* Source material
====

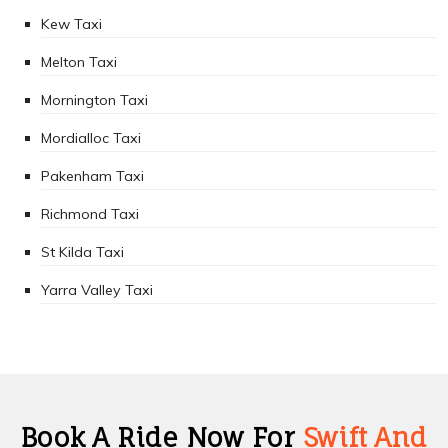
Kew Taxi
Melton Taxi
Mornington Taxi
Mordialloc Taxi
Pakenham Taxi
Richmond Taxi
St Kilda Taxi
Yarra Valley Taxi
Book A Ride Now For
Swift And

====

* The task
When copying the entries above, keep each word as it is and exclude any image.

* Final answer
Kew Taxi
Melton Taxi
Mornington Taxi
Mordialloc Taxi
Pakenham Taxi
Richmond Taxi
St Kilda Taxi
Yarra Valley Taxi
Book A Ride Now For
Swift And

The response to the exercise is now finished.